Windows 10: Microsoft released this Wednesday morning (21) a temporary workaround for an elevation of privilege vulnerability that has been dubbed HiveNightmare. Hive is a logical group of keys, subkeys, and values in the registry. According to the company, the bug makes access control lists (ACLs) “overly permissive on many system files”, making any PC user have access to the system’s administrative information.
The flaw was recently discovered by Twitter user “Jonas L”, who noticed that the Windows Security Account Manager (SAM) database, which holds all important passwords and keys, was open to non-admins. Therefore, the vulnerability is also being called SeriousSAM, as it gives access to the SAM, SYSTEM and SECURITY hive files.
At the Microsoft Security Response Center (MSRC), analysts explain that by exploiting this security vulnerability, a hacker could theoretically run arbitrary code with SYSTEM privileges. This would “open the door” for installing programs, viewing, changing, deleting data and even creating new accounts with full rights.
How to troubleshoot HiveNightmare?
Microsoft recognized the flaw as a Common Vulnerability and Exposure (CVE) and assigned it code 2021-36934. Until a definitive fix is made, the solution adopted was a workaround (workaround) for immediate adoption.
The alternative procedure is as follows:
Restrict access to the content of% windir% \ system32 \ config
– Open Command Prompt or Windows PowerShell as administrator.
– Run this command: icacls% windir% \ system32 \ config \ *. * / Inheritance:
Delete Shadow Copies from Volume Shadow Copy Service (VSS)

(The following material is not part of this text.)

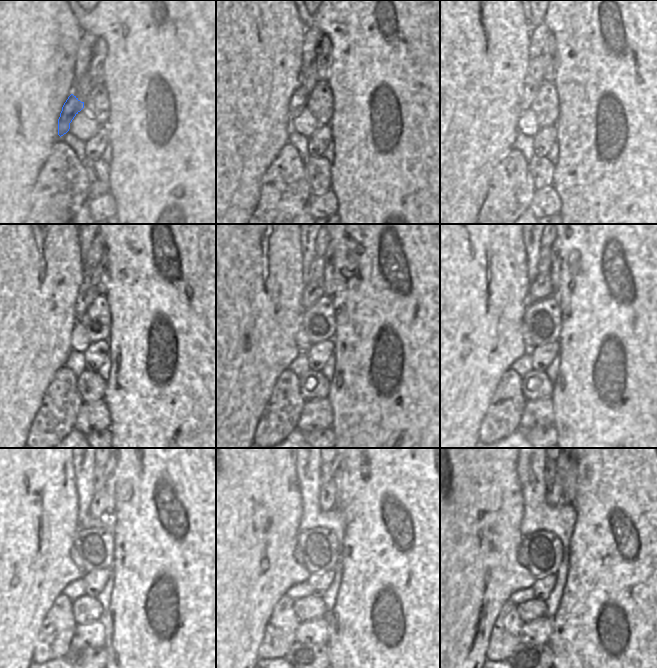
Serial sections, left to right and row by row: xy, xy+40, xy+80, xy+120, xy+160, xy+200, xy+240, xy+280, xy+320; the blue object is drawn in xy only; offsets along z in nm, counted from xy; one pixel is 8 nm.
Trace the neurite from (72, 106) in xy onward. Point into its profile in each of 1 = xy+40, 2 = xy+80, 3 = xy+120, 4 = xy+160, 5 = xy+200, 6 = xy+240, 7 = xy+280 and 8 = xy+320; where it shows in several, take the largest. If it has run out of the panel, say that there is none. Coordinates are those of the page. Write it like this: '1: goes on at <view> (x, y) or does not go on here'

– Delete all system restore points and shadow volumes that existed before restricting access to %windir% \ system32 \ config
– Create a new system restore point (if necessary).
The vulnerability occurs on most computers with operating system drives larger than 128GB, which generate VSS (system interface) shadow copies. To delete these VSS shadows, Microsoft has posted a command on its official page at this link.